Lucas knelt beside him, tears streaming down his face, and closed his eyes. “I’m sorry, Hal. I should have been here. I…” His voice trailed off, ending in a strangled sob, and he sat back, shoulders sagging, grieving for the man who’d made him what he was, who’d taught him right from wrong, who had counseled him and reproached him and celebrated his successes like Lucas was his own son.

That these monsters had seen fit to attack an eighty-three-year-old man and destroy his life’s work, after he’d survived everything the planet could throw at him…

“They’ll pay,” Lucas promised, his voice a hoarse whisper. “I’ll send them to hell. Every one of them.”

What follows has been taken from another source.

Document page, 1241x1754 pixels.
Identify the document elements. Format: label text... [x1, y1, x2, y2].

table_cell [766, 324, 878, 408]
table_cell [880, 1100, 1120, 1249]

Lucas shuddered again at the sight of Hal’s body, and then he drew a long breath. That wasn’t his grandfather. That was just the shell he’d occupied, the container that had housed his spirit, nothing more. Hal was not that bit of carbon and water, that jumble of genes and synapses. That was merely the vehicle Hal had used, and now he was done with it, its purpose served.

Lucas slowly rose to his feet and moved to the photos scattered across the floor. He leaned over and lifted the one of his father in his Ranger garb and slid it inside his flak vest, the pain in his heart a ragged wound.

Why had they done this? They’d had to go out of their way and had paid a heavy toll to take the ranch. What possible purpose had it served?

Realization dawned on him. They hadn’t come for Hal or the ranch.

“They came for me,” he whispered. The words were an indictment. Everyone in town had believed that he’d refused to go look for the girl. That he’d gone back to the ranch and was sleeping off his adventure. He hadn’t even told the doctor he was going to meet Carl and Alan, only asked whether they’d left.

But why come for him? The question had only one answer: because he, and he alone, knew where he’d rescued Sierra. Even she didn’t. She’d been unconscious.